**Exercise**. Search the records below for the word "positive". Pull out each line that has it.

**Material provided**.
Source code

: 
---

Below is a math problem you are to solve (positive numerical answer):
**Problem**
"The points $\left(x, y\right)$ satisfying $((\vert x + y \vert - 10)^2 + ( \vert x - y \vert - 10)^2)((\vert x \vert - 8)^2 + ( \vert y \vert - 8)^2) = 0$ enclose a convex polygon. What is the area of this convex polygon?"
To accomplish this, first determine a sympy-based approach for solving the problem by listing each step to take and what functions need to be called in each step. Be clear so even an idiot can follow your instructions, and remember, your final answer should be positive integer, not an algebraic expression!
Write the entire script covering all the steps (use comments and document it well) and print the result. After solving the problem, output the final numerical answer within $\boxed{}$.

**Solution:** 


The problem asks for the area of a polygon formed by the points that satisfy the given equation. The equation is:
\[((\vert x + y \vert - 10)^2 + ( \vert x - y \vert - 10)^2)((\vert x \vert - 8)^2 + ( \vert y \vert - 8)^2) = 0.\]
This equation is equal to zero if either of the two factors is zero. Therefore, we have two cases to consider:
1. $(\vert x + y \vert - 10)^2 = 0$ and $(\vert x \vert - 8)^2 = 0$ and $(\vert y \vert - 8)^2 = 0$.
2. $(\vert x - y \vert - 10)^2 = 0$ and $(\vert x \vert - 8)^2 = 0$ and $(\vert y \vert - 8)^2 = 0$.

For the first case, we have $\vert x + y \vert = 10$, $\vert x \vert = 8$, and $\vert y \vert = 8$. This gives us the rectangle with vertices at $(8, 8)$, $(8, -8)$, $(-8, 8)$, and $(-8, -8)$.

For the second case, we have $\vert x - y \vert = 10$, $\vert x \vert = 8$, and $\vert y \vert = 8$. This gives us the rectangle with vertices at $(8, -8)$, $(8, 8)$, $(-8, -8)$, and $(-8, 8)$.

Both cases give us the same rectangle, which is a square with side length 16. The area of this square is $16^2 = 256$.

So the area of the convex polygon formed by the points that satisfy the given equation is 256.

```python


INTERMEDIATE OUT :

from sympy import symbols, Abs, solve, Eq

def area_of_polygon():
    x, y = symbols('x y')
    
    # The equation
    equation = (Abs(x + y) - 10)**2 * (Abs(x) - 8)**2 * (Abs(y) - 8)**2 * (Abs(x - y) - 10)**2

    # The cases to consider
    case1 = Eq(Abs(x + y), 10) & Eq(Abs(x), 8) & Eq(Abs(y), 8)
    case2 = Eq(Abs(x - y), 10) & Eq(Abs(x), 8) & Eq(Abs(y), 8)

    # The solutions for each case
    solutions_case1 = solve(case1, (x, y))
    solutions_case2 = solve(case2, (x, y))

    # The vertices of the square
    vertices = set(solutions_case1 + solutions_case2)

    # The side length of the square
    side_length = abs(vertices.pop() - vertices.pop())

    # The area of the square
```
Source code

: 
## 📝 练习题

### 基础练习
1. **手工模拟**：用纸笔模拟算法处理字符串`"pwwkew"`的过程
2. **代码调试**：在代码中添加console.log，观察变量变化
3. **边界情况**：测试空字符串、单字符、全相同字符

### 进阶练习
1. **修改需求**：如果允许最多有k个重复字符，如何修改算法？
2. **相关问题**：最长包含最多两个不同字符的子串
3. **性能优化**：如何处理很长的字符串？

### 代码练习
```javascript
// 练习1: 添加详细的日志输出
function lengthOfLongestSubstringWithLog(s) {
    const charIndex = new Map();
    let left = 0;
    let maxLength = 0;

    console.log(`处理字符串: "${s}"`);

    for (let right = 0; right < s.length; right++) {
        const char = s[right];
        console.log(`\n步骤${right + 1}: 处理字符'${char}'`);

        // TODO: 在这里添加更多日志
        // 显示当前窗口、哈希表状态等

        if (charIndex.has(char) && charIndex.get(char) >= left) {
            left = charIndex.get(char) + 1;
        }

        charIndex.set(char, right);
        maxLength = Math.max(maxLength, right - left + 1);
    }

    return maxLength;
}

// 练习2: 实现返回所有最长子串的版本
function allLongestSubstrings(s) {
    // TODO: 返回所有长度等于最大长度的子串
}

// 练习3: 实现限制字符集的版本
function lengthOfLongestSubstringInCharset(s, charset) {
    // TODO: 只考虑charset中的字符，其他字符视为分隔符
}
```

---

**Answer**.
Below is a math problem you are to solve (positive numerical answer):
To accomplish this, first determine a sympy-based approach for solving the problem by listing each step to take and what functions need to be called in each step. Be clear so even an idiot can follow your instructions, and remember, your final answer should be positive integer, not an algebraic expression!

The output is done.